手術中の画像、手術後のエコー写真によって、実際の僧帽弁形成術、典型的な実例をお示しします。


早稲田大学生体制御研で開発した僧帽弁シミュレーターでブタの僧帽弁を用いています。人間のものとほとんど同じです。

僧帽弁についているひものような腱索は左心室の壁の内側の筋肉の突起(乳頭筋)から出て細く枝分かれし、弁の裏側や縁に繋がっている。この腱索がのびたり切れたりすると弁の逸脱、逆流がおきる。
のびたり切れたりした腱索を糸で代用して治すのが人工腱索再建術でありPTFEという糸が用いられる。
図a 乳頭筋に糸を縫いつけたところ。図b 逸脱した弁の縁にPTFE糸を縫いつけているところ。
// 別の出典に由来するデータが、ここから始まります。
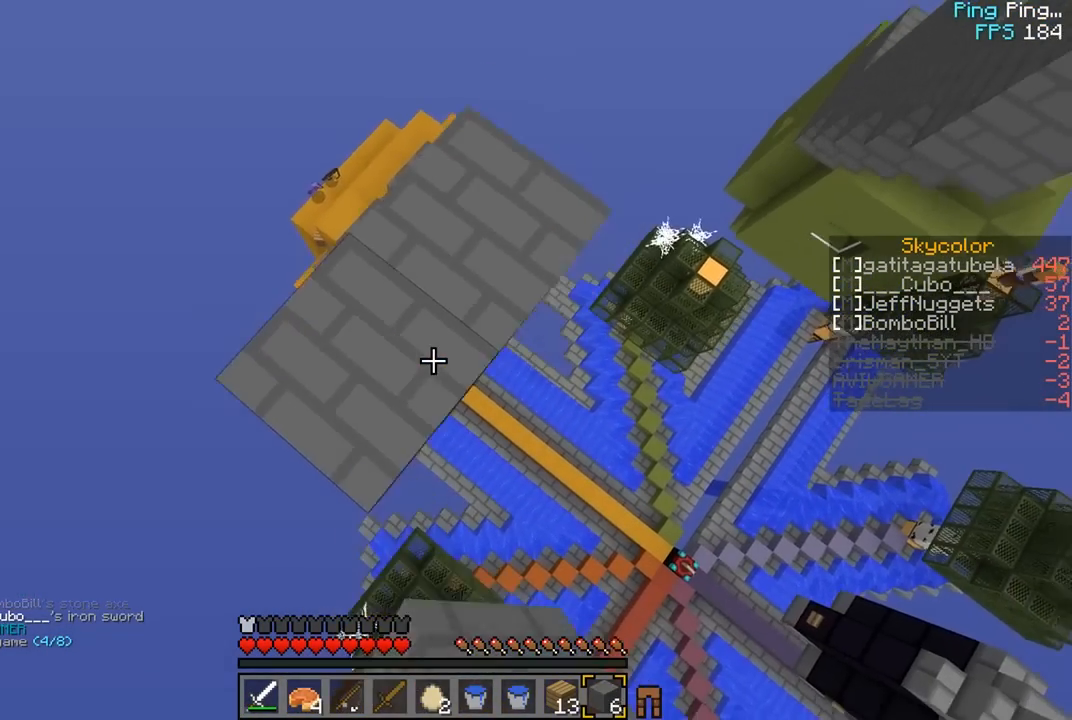
{"keys": ["a", "s"], "mouse": ["right"], "events": [[17, "mouse_right", "down"], [83, "mouse_right", "up"], [117, "a", "down"], [117, "mouse_right", "down"], [267, "d", "up"], [367, "mouse_right", "up"], [400, "mouse_right", "down"], [467, "mouse_right", "up"], [500, "mouse_right", "down"]]}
図a:前尖の主要な腱索が切れて前尖全体がぶらぶらになって飛び出していた(前尖の広範囲な逸脱)。
図b:前尖に12本の腱索を再建(人工腱索再建術)し、人工リングで弁輪の形を整え(弁輪形成術)図のように正常の僧帽弁に近い形で形成術が完了した。手術後9年経過して弁の逆流はない。

図a:前尖の腱索が全体に延長、前尖は面積が大きく、接合面に肥厚、変形が見られ、全体に逸脱している。
図b:後尖の中央は大きくかつ肥厚変形逸脱。
図c:形成後の閉鎖状態。前尖の逸脱は人工腱索で修復。後尖は逸脱部を切除している。

図a:後尖が大きく著しく逸脱している。
図b:前尖も弓なりに逸脱している。
図c:左心房の中が逆流の色で充満している。高度の逆流を示す。

図a:前尖後尖の逸脱はなくきれいにあわさっている。
図b:心臓収縮期、弁が閉鎖したときのカラードプラ検査。左心房のなかに逆流の色は見えない。逆流がまったくないことを示す。手術後10年経過し、逆流の再発はない。

図a:弁全体がカリフラワーのようにもりあがった形をしぶ厚くなっている(バーローと呼ばれる)。とくにこの写真に写っているところは大きく、後尖の中央部分であるが正常の弁の前線よりも面積が大きい。
図b:前尖も大きく、長い形をし、厚みがある。

図a:大きな後尖を切除しているところ。後尖、前尖の逸脱部分には人工腱索再建を行い、長い前尖の形にあわせた弁輪形成を行った。
図b:経食道エコーでは弁の逸脱がなくなり逆流のないことが示された。